Rio is now desperately behind schedule for the 2016 Olympic Games. Sport's mega-events should not be allowed to traumatise this magnificent city

Rio de Janeiro's Christ the Redeemer statue towers above the Maracana stadium, a venue for the 2014 World Cup and 2016 Olympics.
Rio de Janeiro's Christ the Redeemer statue towers above the Maracana stadium, a venue for the 2014 World Cup and 2016 Olympics. © AFP/Getty Images

Has Rio de Janeiro the guts? The city is now desperately behind schedule for its 2016 Olympics – one insider put it at 10% ready, where London was 60% ready at the same stage. But a visit earlier this month left me with an intriguing question. Could Rio’s chaotic planners make virtue of necessity? Could they be the first city to haul the Olympics back from its fixation with money and buildings, and restore them to sport? Could Rio fashion a sensation from a disaster?

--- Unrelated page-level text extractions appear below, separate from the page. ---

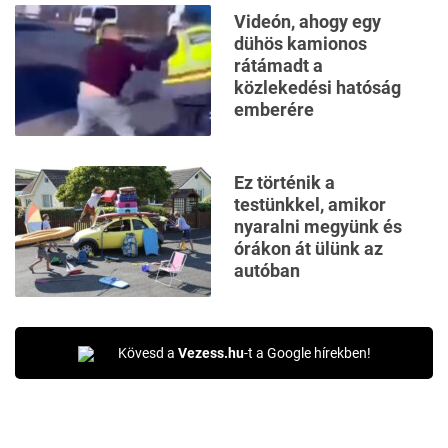
Videón, ahogy egy
dühös kamionos
rátámadt a
közlekedési hatóság
emberére
Ez történik a
testünkkel, amikor
nyaralni megyünk és
órákon át ülünk az
autóban
Kövesd a
Vezess.hu
-t a Google hírekben!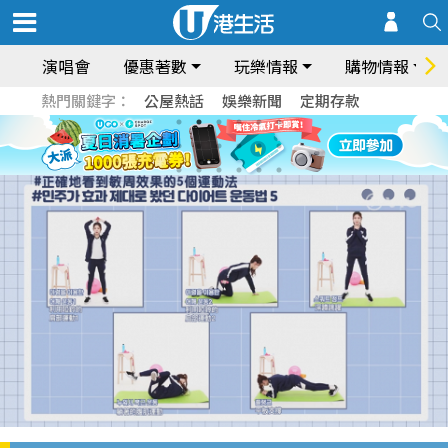
演唱會
優惠著數
玩樂情報
購物情報
熱門關鍵字：
公屋熱話
娛樂新聞
定期存款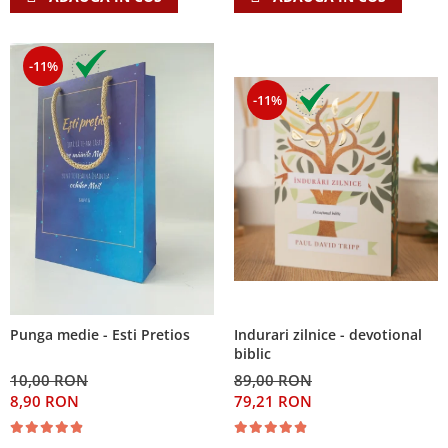
-11%
-11%
Indurari zilnice - devotional
Punga medie - Esti Pretios
biblic
89,00 RON
10,00 RON
79,21 RON
8,90 RON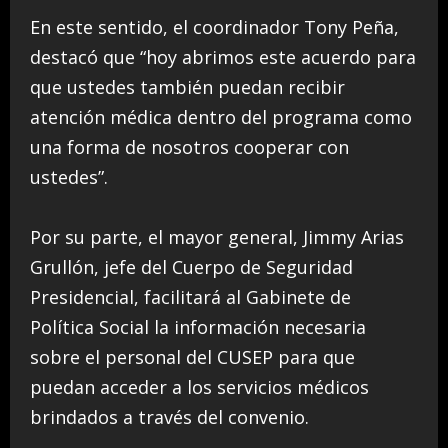
En este sentido, el coordinador Tony Peña,
destacó que “hoy abrimos este acuerdo para
que ustedes también puedan recibir
atención médica dentro del programa como
una forma de nosotros cooperar con
ustedes”.
Por su parte, el mayor general, Jimmy Arias
Grullón, jefe del Cuerpo de Seguridad
Presidencial, facilitará al Gabinete de
Política Social la información necesaria
sobre el personal del CUSEP para que
puedan acceder a los servicios médicos
brindados a través del convenio.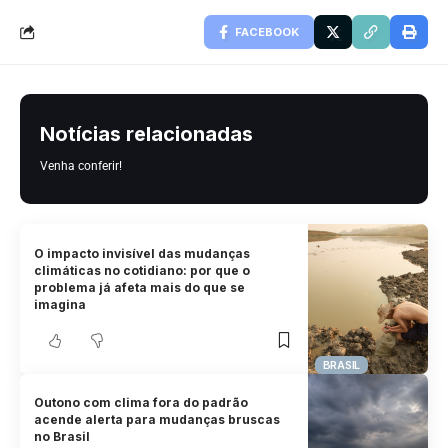
FACEBOOK
Notícias relacionadas
Venha conferir!
O impacto invisível das mudanças
climáticas no cotidiano: por que o
problema já afeta mais do que se
imagina
BRASIL
Outono com clima fora do padrão
acende alerta para mudanças bruscas
no Brasil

The main Olympic park at Barra da Tijuca was until recently strike-bound. The secondary one at Deodoro is a military base and not even started. This month, the International Olympic Committee in Turkey declared “a critical situation” and demanded the Brazilian government do something. It set up a committee. The IOC spokesman, Mark Adams, had to deny rumours of plan B, to move the games from Rio altogether, but significantly failed to rule this out, merely saying “at this stage that would be far too premature”.

No one visiting Rio at present can imagine cancellation as anything but devastating. In this fantasy world of prestige, multibillion dollar budgets and white elephants, even a shambles is thought better than cancellation. But the city could yet seize the initiative. With domestic elections in October and the games faced with plummeting domestic support, Brazil’s politicians could plead force majeur, call the IOC’s bluff and stage a slimmed down “austerity” games, as did Britain in 1948.